3-4. âyetlerde evrenin eksiksiz-kusursuz yaratılışına, mükemmel işleyişine ve düzenine dikkat çekilmekte, böylece bu muhteşem varlık düzeninin bir tesadüfle meydana gelmiş olamayacağı ve devam edemeyeceği; bunun ancak üstün bir ilim, irade ve kudret sahibinin yaratması ve yönetmesiyle mümkün olduğu belirtilmektedir (yedi göğün anlamı hakkında bk. Bakara 2/29).

Meâlde “Sonra gözünü tekrar tekrar çevir de bak” diye tercüme ettiğimiz cümlenin lafzî karşılığı, “Sonra gözünü iki kez daha çevir de bak” şeklindedir. Ancak bu ibare çokluktan kinaye olup sayı olarak iki defayı değil, defalarca bakmayı ifade eder (bk. İbn Âşûr, XXIX, 19-20).

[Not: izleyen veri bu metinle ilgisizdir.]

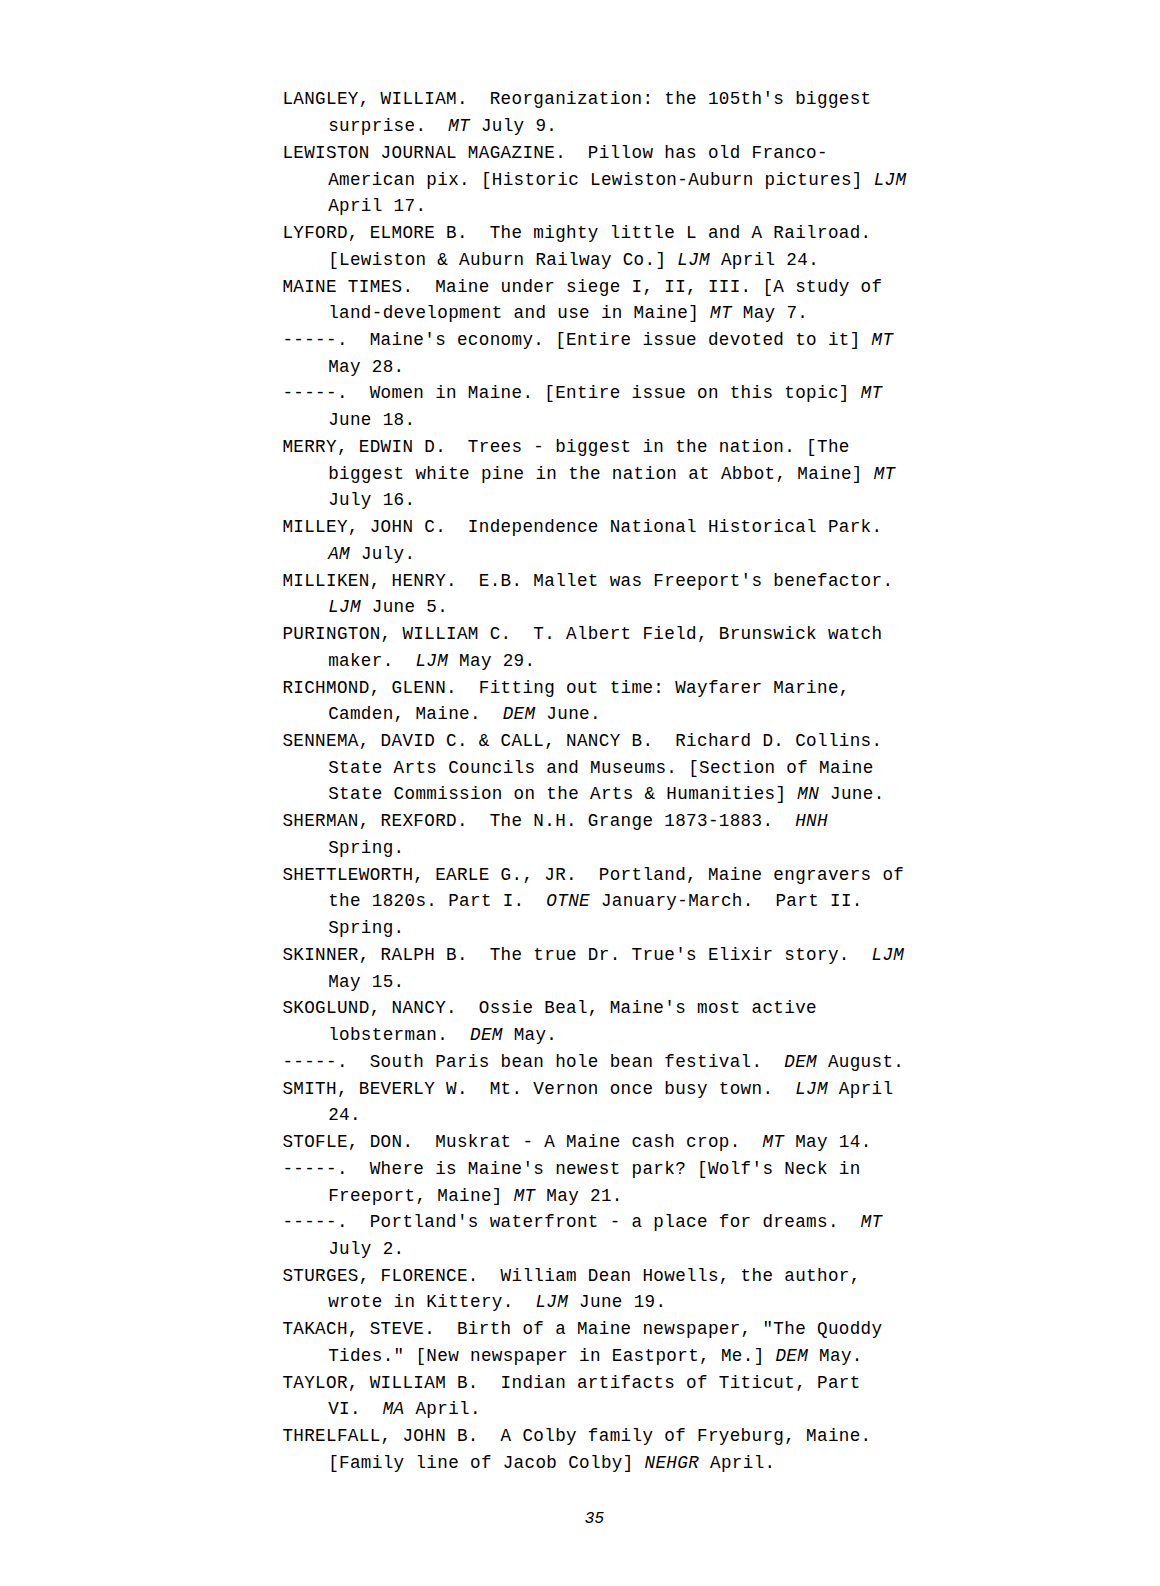LANGLEY, WILLIAM. Reorganization: the 105th's biggest surprise. MT July 9.
LEWISTON JOURNAL MAGAZINE. Pillow has old Franco-American pix. [Historic Lewiston-Auburn pictures] LJM April 17.
LYFORD, ELMORE B. The mighty little L and A Railroad. [Lewiston & Auburn Railway Co.] LJM April 24.
MAINE TIMES. Maine under siege I, II, III. [A study of land-development and use in Maine] MT May 7.
-----. Maine's economy. [Entire issue devoted to it] MT May 28.
-----. Women in Maine. [Entire issue on this topic] MT June 18.
MERRY, EDWIN D. Trees - biggest in the nation. [The biggest white pine in the nation at Abbot, Maine] MT July 16.
MILLEY, JOHN C. Independence National Historical Park. AM July.
MILLIKEN, HENRY. E.B. Mallet was Freeport's benefactor. LJM June 5.
PURINGTON, WILLIAM C. T. Albert Field, Brunswick watch maker. LJM May 29.
RICHMOND, GLENN. Fitting out time: Wayfarer Marine, Camden, Maine. DEM June.
SENNEMA, DAVID C. & CALL, NANCY B. Richard D. Collins. State Arts Councils and Museums. [Section of Maine State Commission on the Arts & Humanities] MN June.
SHERMAN, REXFORD. The N.H. Grange 1873-1883. HNH Spring.
SHETTLEWORTH, EARLE G., JR. Portland, Maine engravers of the 1820s. Part I. OTNE January-March. Part II. Spring.
SKINNER, RALPH B. The true Dr. True's Elixir story. LJM May 15.
SKOGLUND, NANCY. Ossie Beal, Maine's most active lobsterman. DEM May.
-----. South Paris bean hole bean festival. DEM August.
SMITH, BEVERLY W. Mt. Vernon once busy town. LJM April 24.
STOFLE, DON. Muskrat - A Maine cash crop. MT May 14.
-----. Where is Maine's newest park? [Wolf's Neck in Freeport, Maine] MT May 21.
-----. Portland's waterfront - a place for dreams. MT July 2.
STURGES, FLORENCE. William Dean Howells, the author, wrote in Kittery. LJM June 19.
TAKACH, STEVE. Birth of a Maine newspaper, "The Quoddy Tides." [New newspaper in Eastport, Me.] DEM May.
TAYLOR, WILLIAM B. Indian artifacts of Titicut, Part VI. MA April.
THRELFALL, JOHN B. A Colby family of Fryeburg, Maine. [Family line of Jacob Colby] NEHGR April.
35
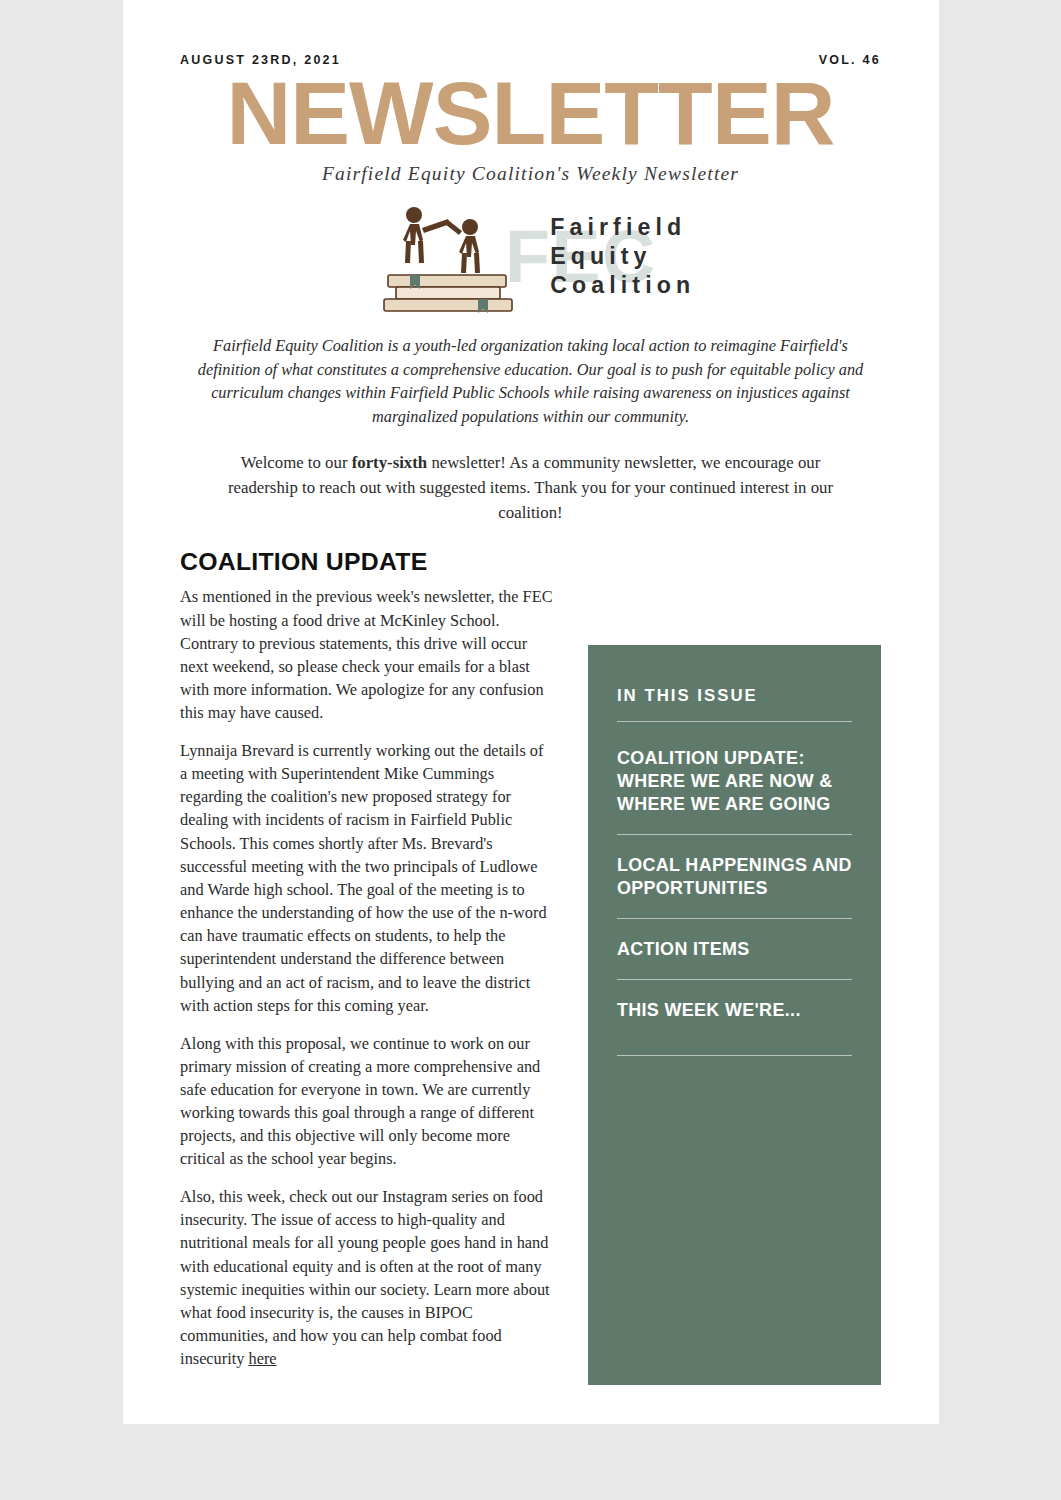AUGUST 23RD, 2021 VOL. 46
NEWSLETTER
Fairfield Equity Coalition's Weekly Newsletter
FEC Fairfield Equity Coalition
Fairfield Equity Coalition is a youth-led organization taking local action to reimagine Fairfield's definition of what constitutes a comprehensive education. Our goal is to push for equitable policy and curriculum changes within Fairfield Public Schools while raising awareness on injustices against marginalized populations within our community.
Welcome to our forty-sixth newsletter! As a community newsletter, we encourage our readership to reach out with suggested items. Thank you for your continued interest in our coalition!
COALITION UPDATE
As mentioned in the previous week's newsletter, the FEC will be hosting a food drive at McKinley School. Contrary to previous statements, this drive will occur next weekend, so please check your emails for a blast with more information. We apologize for any confusion this may have caused.
Lynnaija Brevard is currently working out the details of a meeting with Superintendent Mike Cummings regarding the coalition's new proposed strategy for dealing with incidents of racism in Fairfield Public Schools. This comes shortly after Ms. Brevard's successful meeting with the two principals of Ludlowe and Warde high school. The goal of the meeting is to enhance the understanding of how the use of the n-word can have traumatic effects on students, to help the superintendent understand the difference between bullying and an act of racism, and to leave the district with action steps for this coming year.
Along with this proposal, we continue to work on our primary mission of creating a more comprehensive and safe education for everyone in town. We are currently working towards this goal through a range of different projects, and this objective will only become more critical as the school year begins.
Also, this week, check out our Instagram series on food insecurity. The issue of access to high-quality and nutritional meals for all young people goes hand in hand with educational equity and is often at the root of many systemic inequities within our society. Learn more about what food insecurity is, the causes in BIPOC communities, and how you can help combat food insecurity here
IN THIS ISSUE
COALITION UPDATE: WHERE WE ARE NOW & WHERE WE ARE GOING
LOCAL HAPPENINGS AND OPPORTUNITIES
ACTION ITEMS
THIS WEEK WE'RE...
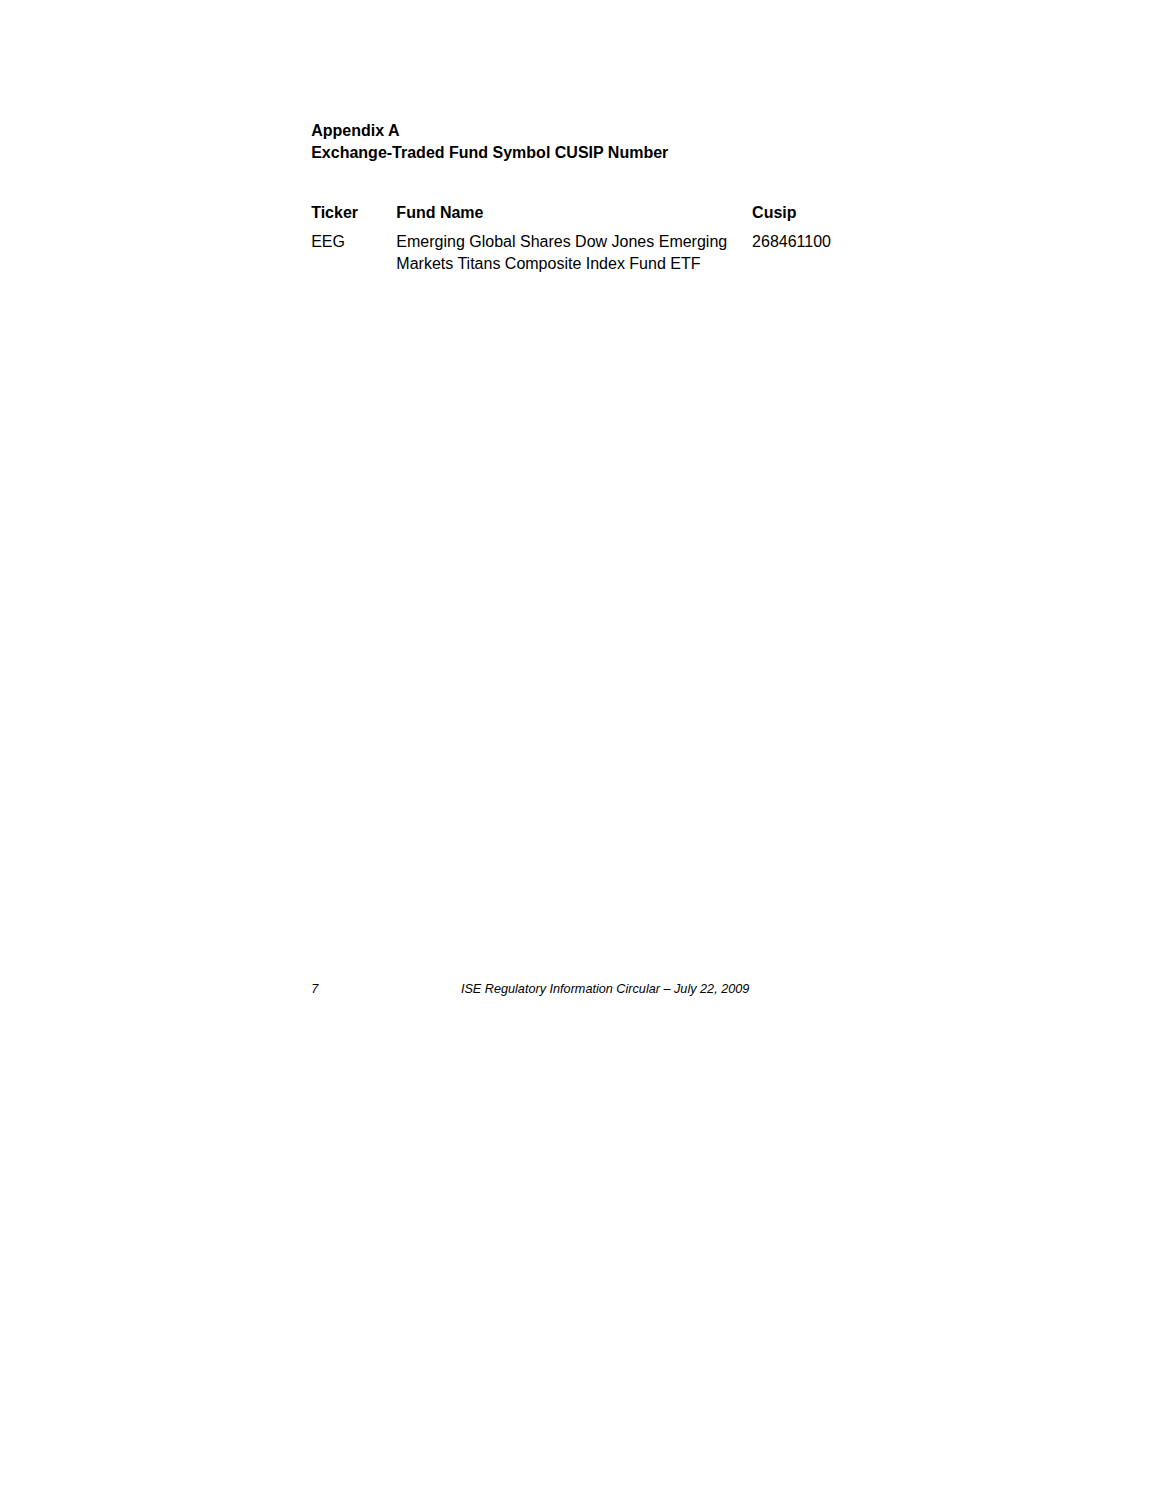Appendix A Exchange-Traded Fund Symbol CUSIP Number
| Ticker | Fund Name | Cusip |
| --- | --- | --- |
| EEG | Emerging Global Shares Dow Jones Emerging Markets Titans Composite Index Fund ETF | 268461100 |
7
ISE Regulatory Information Circular – July 22, 2009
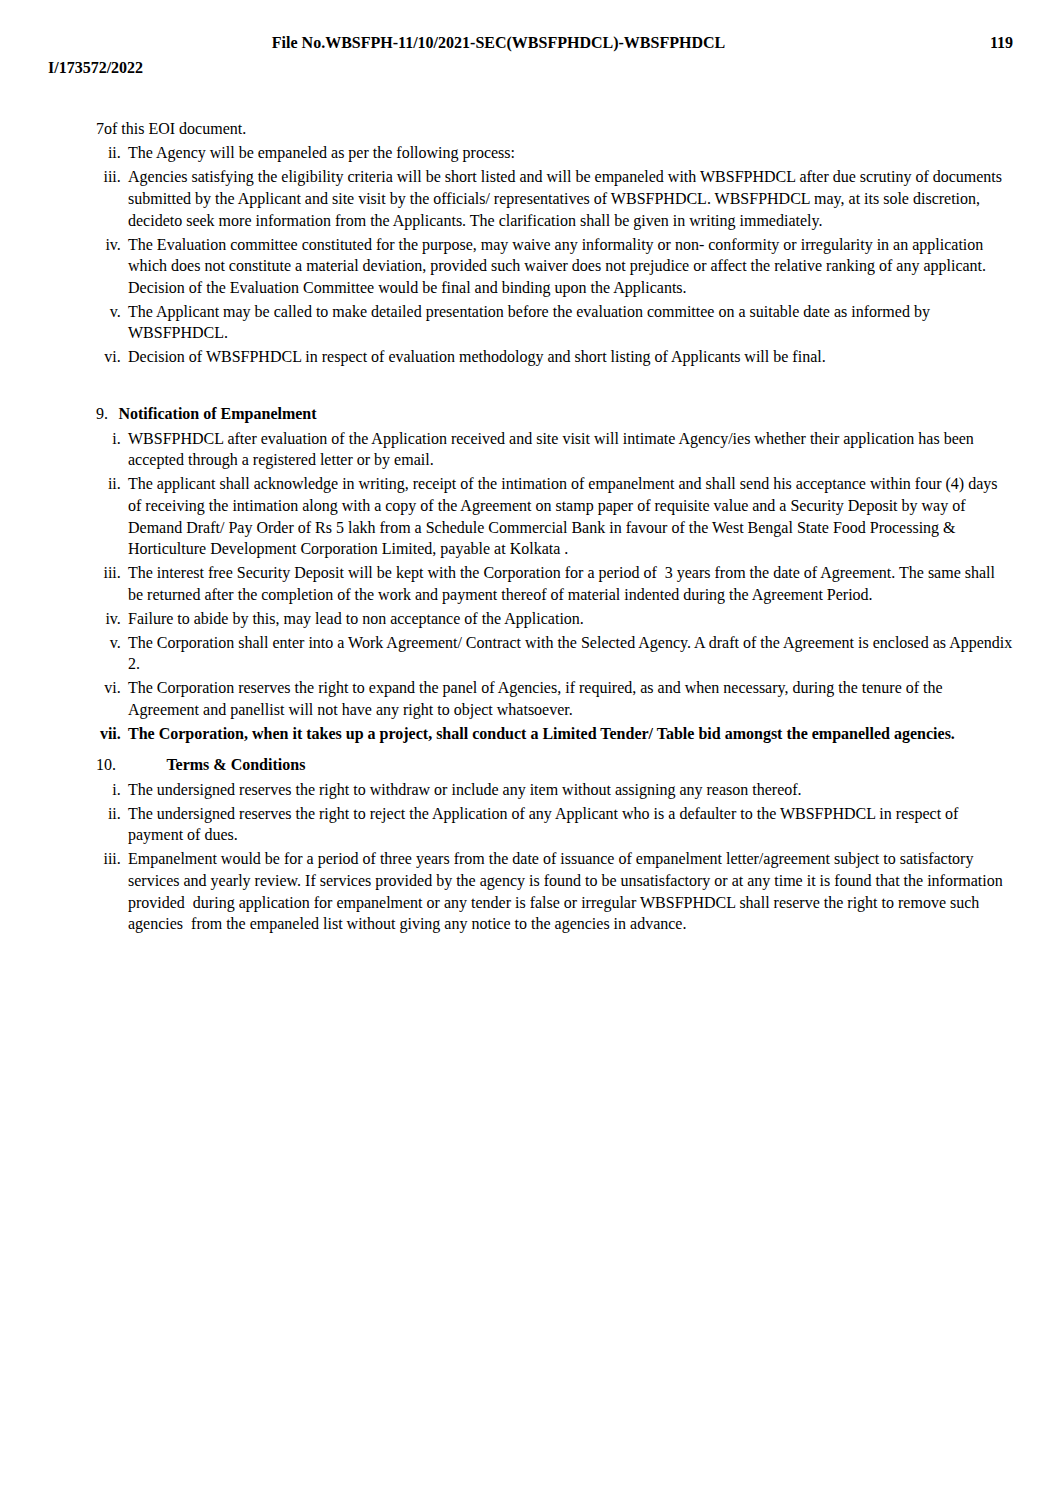File No.WBSFPH-11/10/2021-SEC(WBSFPHDCL)-WBSFPHDCL
119
I/173572/2022
7of this EOI document.
The Agency will be empaneled as per the following process:
Agencies satisfying the eligibility criteria will be short listed and will be empaneled with WBSFPHDCL after due scrutiny of documents submitted by the Applicant and site visit by the officials/ representatives of WBSFPHDCL. WBSFPHDCL may, at its sole discretion, decideto seek more information from the Applicants. The clarification shall be given in writing immediately.
The Evaluation committee constituted for the purpose, may waive any informality or non- conformity or irregularity in an application which does not constitute a material deviation, provided such waiver does not prejudice or affect the relative ranking of any applicant. Decision of the Evaluation Committee would be final and binding upon the Applicants.
The Applicant may be called to make detailed presentation before the evaluation committee on a suitable date as informed by WBSFPHDCL.
Decision of WBSFPHDCL in respect of evaluation methodology and short listing of Applicants will be final.
9. Notification of Empanelment
WBSFPHDCL after evaluation of the Application received and site visit will intimate Agency/ies whether their application has been accepted through a registered letter or by email.
The applicant shall acknowledge in writing, receipt of the intimation of empanelment and shall send his acceptance within four (4) days of receiving the intimation along with a copy of the Agreement on stamp paper of requisite value and a Security Deposit by way of Demand Draft/ Pay Order of Rs 5 lakh from a Schedule Commercial Bank in favour of the West Bengal State Food Processing & Horticulture Development Corporation Limited, payable at Kolkata .
The interest free Security Deposit will be kept with the Corporation for a period of 3 years from the date of Agreement. The same shall be returned after the completion of the work and payment thereof of material indented during the Agreement Period.
Failure to abide by this, may lead to non acceptance of the Application.
The Corporation shall enter into a Work Agreement/ Contract with the Selected Agency. A draft of the Agreement is enclosed as Appendix 2.
The Corporation reserves the right to expand the panel of Agencies, if required, as and when necessary, during the tenure of the Agreement and panellist will not have any right to object whatsoever.
The Corporation, when it takes up a project, shall conduct a Limited Tender/ Table bid amongst the empanelled agencies.
10. Terms & Conditions
The undersigned reserves the right to withdraw or include any item without assigning any reason thereof.
The undersigned reserves the right to reject the Application of any Applicant who is a defaulter to the WBSFPHDCL in respect of payment of dues.
Empanelment would be for a period of three years from the date of issuance of empanelment letter/agreement subject to satisfactory services and yearly review. If services provided by the agency is found to be unsatisfactory or at any time it is found that the information provided during application for empanelment or any tender is false or irregular WBSFPHDCL shall reserve the right to remove such agencies from the empaneled list without giving any notice to the agencies in advance.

Yıldızlarla donatılmış gibi bir görüntü verdiği için gökyüzünün kandillerle süslenmesinden söz edilmiş, yıldızlar geceleyin kandil gibi ışık saçtıklarından onlara mecaz olarak “kandiller” (mesâbîh, tekili: misbâh) denilmiştir (Taberî, XXIX, 3). Yıldızlarla şeytanların taşlanmasından maksat ise göklerdeki meleklerin konuşmalarını dinleyip onlardan bilgi sızdırmak için kulak hırsızlığı yapmak isteyen şeytanların bu yıldızlardan çıkan parlak ışıklarla, bir tür ateş toplarıyla engellenmesidir. Bu ve benzeri âyetlerle ilgili olarak klasik tefsirlerde ayrıntılı yorumlar bulunmakla birlikte müteşâbihattan olan bu tür âyetlerin anlamları hakkında zamana, şartlara, bilimsel verilere göre farklı görüşler ileri sürmek mümkündür. Ayrıca gayb konularına giren âyetlerin yorumunda iddialı olmamak gerekir. Çünkü gayb âleminin mahiyetini Allah’tan başka kimse bilemez; biz gayb bilgilerine sadece inanırız (gökyüzünün yıldızlarla süslenmesi ve bunlarla şeytanların taşlanması konusunda bilgi için bk. Hicr 15/16-18; Sâffât 37/6-10). “Taşlanma” şeklinde çevirdiğimiz rücûm kelimesi “sağlam bir bilgiye dayanmadan konuşmak, kafadan atmak” mânasına da geldiği için âyete, “insan ve cin şeytanlarının yıldızlara bakarak aslı faslı olmayan şeyler söylemeleri” mânası da verilmiştir (Şevkânî, V, 299).

Mülk Suresi Konusu

Sûre genel olarak Allah Teâlâ’nın varlığı ve birliğini, azametini, evrendeki hükümranlığını, tek tanrı ve tek yaratıcı olduğunu, hayatın ve ölümün var ediliş amacını ve öldükten sonra dirilmeyi konu edinmektedir. Sûrede ayrıca insanlığın ilâhî vahyin uyarıcılığına muhtaç olduğuna işaret edilmekte, bunu kabul etmeyenlerin karşılaşacakları kötü sonuçla ilgili uyarılar yapılmaktadır.